EDITORIAL: An opportunity as insurance rates head lower
Mar 20, 2008
Sun-Herald--Mar. 20, 2008
OUR POSITION: Free markets and a capitalist system are gradually bringing insurance rates back into line. Our state legislature needs to take advantage of this favorable period to dramatically reduce the taxpayers’ $485 billion insurance exposure.
After the devastating hurricanes of 2004 and 2005 insurance rates soared across Florida. Insurance premiums doubled and tripled. Fortunately, rates are gradually heading down. Here’s why rates went up and are currently heading back down.
Insurers charge premiums based on anticipated losses. Unfortunately for us, after 2004 and 2005, the anticipated future losses in Florida soared anticipating additional powerful hurricanes.
At the same time perceived risk rose we entered a real estate bubble. The underlying value of insured property doubled and tripled in many cases. Even if there had been no hurricanes, insurance would have gone up because of the real estate bubble.
Two years with no significant bad weather means insurance companies are feeling more confident. The loss they anticipate from hurricanes is going down. Warren Buffett noted in his annual report that, “it’s a certainty that insurance industry profit margins, including ours, will fall significantly in 2008.”
In addition to being less concerned about the weather, property values are falling. Insurance premiums should gradually go down because property is no longer worth as much.
That brings us to our state Legislature and taxpayer-owned Citizens Insurance. As insurance rates skyrocketed in 2004 and 2005, our legislators rushed in with a government solution to this free market problem. In their haste, our state Legislature put taxpayers on the hook for over $485 billion in potential claims.
Only an apocalyptic scenario would trigger claims that high. For example, the eight storms that hit Florida in 15 months in 2004 and 2005, caused $35 billion in insured damage. But in a state where a drop in retail sales and real estate transactions triggger a budget crisis, Floridians have no business being in the even more volatile insurance business.
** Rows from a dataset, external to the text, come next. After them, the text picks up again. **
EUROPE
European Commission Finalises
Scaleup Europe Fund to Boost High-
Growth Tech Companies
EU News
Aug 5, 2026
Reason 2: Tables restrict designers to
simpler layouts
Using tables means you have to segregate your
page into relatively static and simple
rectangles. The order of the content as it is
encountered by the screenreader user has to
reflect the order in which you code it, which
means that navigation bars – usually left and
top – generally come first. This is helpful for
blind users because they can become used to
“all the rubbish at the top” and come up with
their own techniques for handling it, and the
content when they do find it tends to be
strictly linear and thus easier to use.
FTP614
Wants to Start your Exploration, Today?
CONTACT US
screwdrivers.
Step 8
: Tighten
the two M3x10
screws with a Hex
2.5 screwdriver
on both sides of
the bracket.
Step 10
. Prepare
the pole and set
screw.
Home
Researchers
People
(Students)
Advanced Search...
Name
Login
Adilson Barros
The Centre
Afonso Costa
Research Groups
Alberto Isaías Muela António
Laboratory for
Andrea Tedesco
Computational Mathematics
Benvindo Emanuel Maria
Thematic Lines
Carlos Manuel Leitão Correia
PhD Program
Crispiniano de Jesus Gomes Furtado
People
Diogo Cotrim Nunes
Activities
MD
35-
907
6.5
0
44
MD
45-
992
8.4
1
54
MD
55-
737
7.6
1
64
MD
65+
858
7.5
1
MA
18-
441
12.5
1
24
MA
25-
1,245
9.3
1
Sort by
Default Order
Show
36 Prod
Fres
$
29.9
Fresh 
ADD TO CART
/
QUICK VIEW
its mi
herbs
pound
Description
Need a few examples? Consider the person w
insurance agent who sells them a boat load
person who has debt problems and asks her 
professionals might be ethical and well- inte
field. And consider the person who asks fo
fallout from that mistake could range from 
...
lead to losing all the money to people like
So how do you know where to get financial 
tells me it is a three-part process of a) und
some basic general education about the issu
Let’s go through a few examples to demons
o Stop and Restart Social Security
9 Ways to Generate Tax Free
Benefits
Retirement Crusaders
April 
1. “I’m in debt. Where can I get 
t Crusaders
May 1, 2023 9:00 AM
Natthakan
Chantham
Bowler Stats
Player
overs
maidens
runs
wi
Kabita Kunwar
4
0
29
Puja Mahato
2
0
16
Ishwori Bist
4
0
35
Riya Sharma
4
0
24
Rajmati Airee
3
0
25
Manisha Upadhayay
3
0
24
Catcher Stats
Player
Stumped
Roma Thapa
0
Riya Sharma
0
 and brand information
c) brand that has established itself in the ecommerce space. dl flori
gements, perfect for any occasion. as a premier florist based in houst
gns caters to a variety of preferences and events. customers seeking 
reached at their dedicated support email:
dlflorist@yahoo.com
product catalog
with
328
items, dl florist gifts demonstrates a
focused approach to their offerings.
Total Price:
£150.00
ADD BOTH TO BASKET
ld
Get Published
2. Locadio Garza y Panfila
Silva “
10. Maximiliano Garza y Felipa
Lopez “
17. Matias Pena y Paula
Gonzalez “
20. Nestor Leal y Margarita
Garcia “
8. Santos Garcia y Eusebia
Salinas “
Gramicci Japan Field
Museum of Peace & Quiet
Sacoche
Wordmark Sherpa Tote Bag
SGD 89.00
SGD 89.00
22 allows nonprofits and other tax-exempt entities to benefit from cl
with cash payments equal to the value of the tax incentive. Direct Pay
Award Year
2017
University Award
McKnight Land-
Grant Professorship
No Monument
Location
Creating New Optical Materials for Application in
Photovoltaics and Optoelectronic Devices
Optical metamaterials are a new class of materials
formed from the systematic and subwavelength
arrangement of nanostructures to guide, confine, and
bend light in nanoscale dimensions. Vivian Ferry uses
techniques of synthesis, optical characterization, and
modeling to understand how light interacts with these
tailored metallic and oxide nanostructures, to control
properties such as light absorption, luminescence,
Right now other insurers are coming back to the market but are cherry- picking policies that are in the interior of the state. Others, such as State Farm, are still dropping coastal coverage to limit their exposure to future storms. Citizens Insurance, and taxpayers, remain on the hook for the $485 billion of insured property that is in the highest hazard areas along the coast.
Our Legislature is back in session. Watching our state legislators try to affect insurance rates is like watching a fly on the elephant bragging about what a fine dust cloud they are raising.
It is time for them to work with the free market, the 20,000-pound elephant, and get Florida taxpayers off the hook for $485 billion of high risk insurance exposure while we have a chance.